Regarding the process of identification, Edgar said fingerprints are a fundamental tool. However, when the deceased individual is not in the Border Patrol’s system, they have to resort to other techniques, including visual identification, dental X-rays or other radiographic comparison and DNA, the latter of which can be challenging and costly.
“We don’t have a lab anywhere in the state of New Mexico currently that has the ability to process DNA from bone, and so that means relying on commercial labs, and that can be quite expensive,” she added.
The third speaker of the day, Martinez, shared information on research findings about the state of Arizona, specifically the Tucson sector.

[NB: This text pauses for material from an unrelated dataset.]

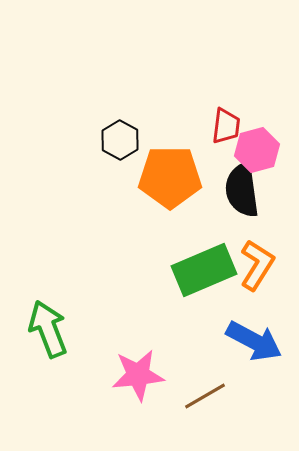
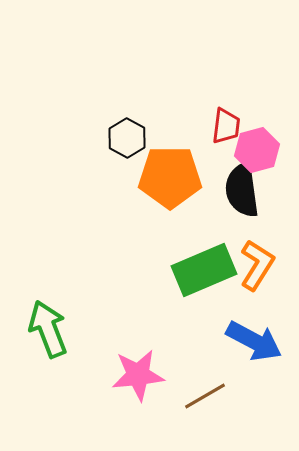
black hexagon: moved 7 px right, 2 px up
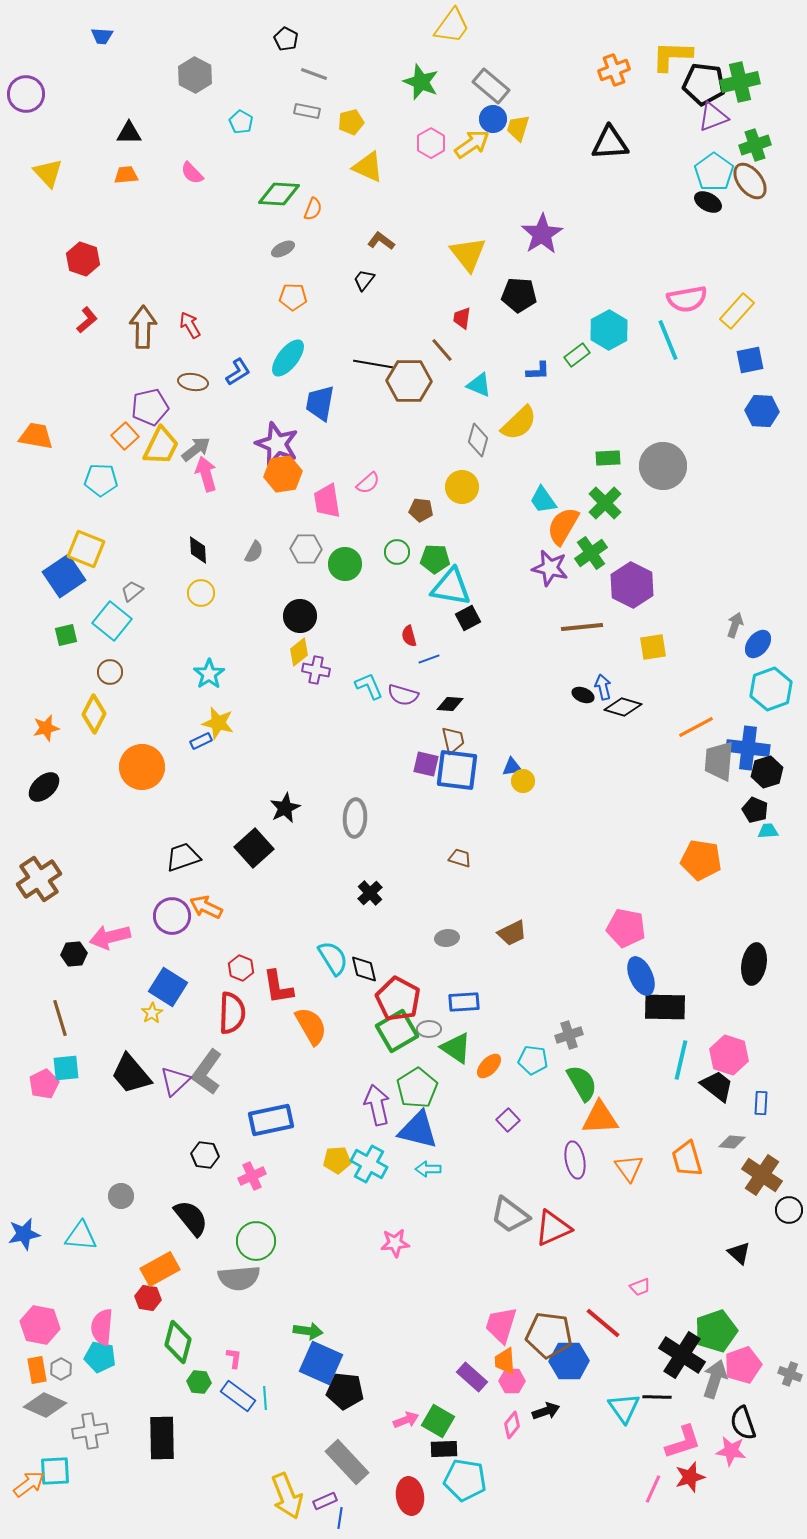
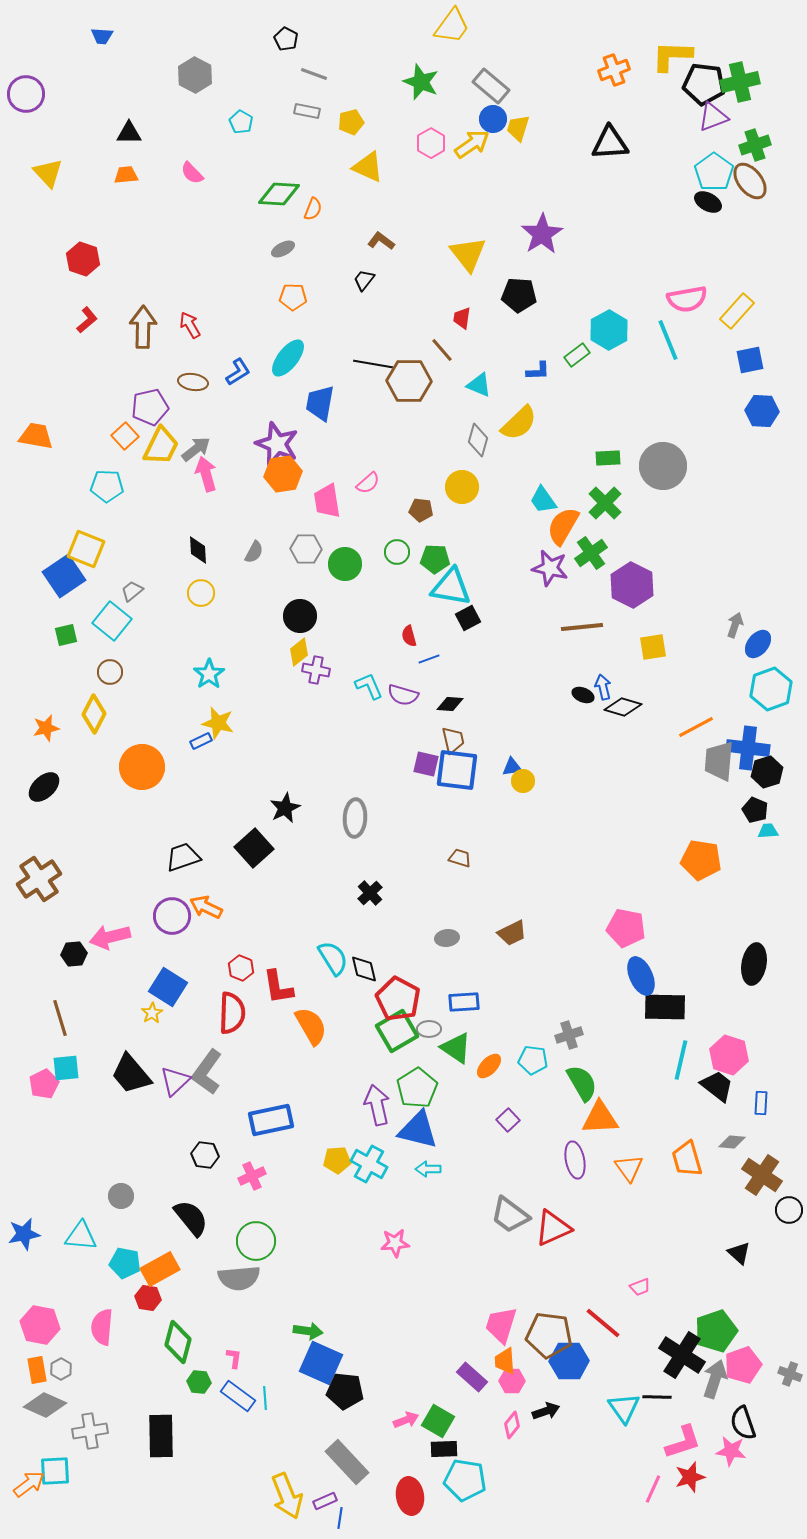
cyan pentagon at (101, 480): moved 6 px right, 6 px down
cyan pentagon at (100, 1357): moved 25 px right, 94 px up
black rectangle at (162, 1438): moved 1 px left, 2 px up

He disclosed that, over the last decade, “migration has shifted from predominantly young Mexican males migrating for economic purposes to remit money back home” to “men, women, children and family units from diverse countries arriving at the US-Mexico border to seek asylum.”
Answering the question “how has the state responded to these demographic changes at the border, particularly this influx of asylum-seekers?” Martinez said that, even though, according to U.S. and international law, migrants have a right to petition for asylum at the border, “rather than denying people access to the asylum system, the state has made it increasingly more difficult to start or even complete the asylum process.” A clear example of this is the Title 42 expulsions, he said.
“Title 42 expulsions … used the COVID-19 pandemic as a pretext for preventing asylum-seekers from even being able to initiate the asylum process,” he said.
Martinez went on to say that an association has been established between migrant deaths and the state’s effort to try to impede access to the asylum system by drawing on the Pima County Office of the Medical Examiner’s records of over 4,000 recovered remains between 1990 and 2023 in southern Arizona.
“The remains of 4,000 individuals have been recovered from southern Arizona, but what does that mean?” he said, “That means that each one of these individuals is somebody’s mother, somebody’s father, somebody’s sister, brother, niece. These are people who are connected to communities back home, connected to communities here in the United States.”